▶ [Supplied passage]:
# Peter Jordan



## chris8527 (Jul 26, 2008)

Looking for anyone who may have sailed with my brother, Peter Jordan, in the 1970's and possibly 1980's.

He was a Marconi R.O. and served in Ben Line, UK east coast colliers and English channel ferries. 

He continued working for Marconi in East Ham when he came ashore.

He passed away in 2015 and little is known of his approximately 10-year sea-going career.

Chris


----------



## Kevin Todd (Feb 25, 2014)

Hi Chris,
I sailed with a Peter Jordan on the Gowanbank in 1976, during my time with Bank Line. He was the Radio Officer (Marconi man). I attach a photo, taken during the trip. Given your posting, I kind of hope this isn't him! I remember him well, a great guy from somewhere down south. Whether or not this is your brother, sorry to hear the news of his passing.


----------



## chris8527 (Jul 26, 2008)

Kevin Todd said:


> Hi Chris,
> I sailed with a Peter Jordan on the Gowanbank in 1976, during my time with Bank Line. He was the Radio Officer (Marconi man). I attach a photo, taken during the trip. Given your posting, I kind of hope this isn't him! I remember him well, a great guy from somewhere down south. Whether or not this is your brother, sorry to hear the news of his passing.


Hi Kevin,

yes, that's Pete, last photo on top row. He died last year on his 62nd. birthday. I only have one other photo of him, I think. If you can recall any stories about him during his time on the GowanBank, maybe you could PM me. In any case, many thanks.

Chris


----------



## 8575 (Sep 8, 2006)

Kevin Todd said:


> Hi Chris,
> I sailed with a Peter Jordan on the Gowanbank in 1976, during my time with Bank Line. He was the Radio Officer (Marconi man). I attach a photo, taken during the trip. Given your posting, I kind of hope this isn't him! I remember him well, a great guy from somewhere down south. Whether or not this is your brother, sorry to hear the news of his passing.


Kevin,

Could you put names to the 6 people in the photos. The 4 ringer looks familiar and the one to his right (as you face the photos) was a Mate with BL but I don't remember his name - I sailed with him on Corabank in 1975 when I was 2nd mate. Barr rings a bell. Bottom left and middle - Lee and his wife maybe? Took over from him, if it is Lee, as Mate on Birchbank in 1977.

Thanks in advance.


----------



## Kevin Todd (Feb 25, 2014)

Hello again,
The photos show the following:-

Back row l-r:
Master Peter Ireland, Mate Ken Barr & Sparks Peter Jordan.

▶ [Exercise tasks]:
1. Write out the Peter Jordan thread word for word, from "He was a Marconi" to "10-year sea-going career.".
2. Write what comes next in the Peter Jordan thread, picking up after its final line.

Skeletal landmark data
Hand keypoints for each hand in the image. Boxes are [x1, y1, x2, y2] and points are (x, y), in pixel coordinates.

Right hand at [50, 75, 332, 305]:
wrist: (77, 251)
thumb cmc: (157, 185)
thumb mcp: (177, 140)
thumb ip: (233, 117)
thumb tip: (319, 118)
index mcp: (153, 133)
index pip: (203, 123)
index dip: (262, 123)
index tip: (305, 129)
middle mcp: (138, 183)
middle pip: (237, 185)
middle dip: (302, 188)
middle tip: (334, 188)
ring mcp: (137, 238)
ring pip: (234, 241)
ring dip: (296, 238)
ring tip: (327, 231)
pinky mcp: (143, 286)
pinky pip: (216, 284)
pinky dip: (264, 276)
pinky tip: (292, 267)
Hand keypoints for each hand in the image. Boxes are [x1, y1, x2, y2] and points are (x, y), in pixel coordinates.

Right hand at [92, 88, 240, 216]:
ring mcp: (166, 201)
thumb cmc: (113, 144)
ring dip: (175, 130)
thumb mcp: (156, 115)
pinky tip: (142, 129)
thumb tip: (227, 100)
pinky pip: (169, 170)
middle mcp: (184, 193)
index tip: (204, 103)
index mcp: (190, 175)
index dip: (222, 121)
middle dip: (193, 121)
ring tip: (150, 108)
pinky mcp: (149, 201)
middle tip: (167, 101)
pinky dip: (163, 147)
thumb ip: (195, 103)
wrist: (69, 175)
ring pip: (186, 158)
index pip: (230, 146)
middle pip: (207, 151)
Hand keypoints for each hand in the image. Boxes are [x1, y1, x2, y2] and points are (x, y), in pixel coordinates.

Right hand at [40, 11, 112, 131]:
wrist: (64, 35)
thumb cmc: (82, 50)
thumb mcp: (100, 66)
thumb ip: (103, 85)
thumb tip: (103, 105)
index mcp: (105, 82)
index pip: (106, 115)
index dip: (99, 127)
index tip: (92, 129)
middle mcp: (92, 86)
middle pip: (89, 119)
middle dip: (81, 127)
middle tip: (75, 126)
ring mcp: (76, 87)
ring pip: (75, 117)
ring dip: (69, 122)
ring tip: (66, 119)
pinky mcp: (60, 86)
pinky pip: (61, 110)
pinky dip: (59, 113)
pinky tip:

▶ [Task-by-task outputs]:
1.
He was a Marconi R.O. and served in Ben Line, UK east coast colliers and English channel ferries. 

He continued working for Marconi in East Ham when he came ashore.

He passed away in 2015 and little is known of his approximately 10-year sea-going career.

2.
Front l-r:
2nd Mate Andy Lees, his New Zealand wife Anna & 3rd Mate John Mycock.

This photo, plus 2 others featuring the Gowanbank mob of 1976 (or most of 'em anyway), can be found on p11 of the "Shipmates Onboard / Life Onboard" section of photo galleries, on the BL Nostalgia site. 

You and I exchanged messages in July 2015. If memory serves, you sailed with Peter Ireland at some stage. He's passed unfortunately, a good guy. And I think I'm right in saying that Ken Barr was later a Master in Bank Line. The other thing I remember is that you did indeed take over from Andy Lees on the Birchbank, pointing out that you inherited some "interesting paraphernalia" from them!!! Might be a good idea to keep the details to yourself!

All the best.
Kevin


----------



## 8575 (Sep 8, 2006)

Kevin Todd said:


> Hello again,
> The photos show the following:-
> 
> Back row l-r:
> ...



Kevin,

Your memory is obviously better than mine. Have checked the other posts and you're absolutely correct.

I did sail with Peter Ireland on Troutbank in 1981 and I knew the face was familiar but couldn't recall the name! It was Kenny Barr on Corabank when I was 2nd mate but I didn't know he'd got a masters job; I thought he'd left and gone to Mobil. I won't comment on Andy Lees suffice to say that once again I thought I recognised the photos but not the names.

As an aside I worked with a "Peter Jordan" when at the UKHO, he was a retired RN officer. He sadly passed away in a boating accident just as he was planning his full retirement. You never know what's around the corner.

Thanks for names though. (Thumb)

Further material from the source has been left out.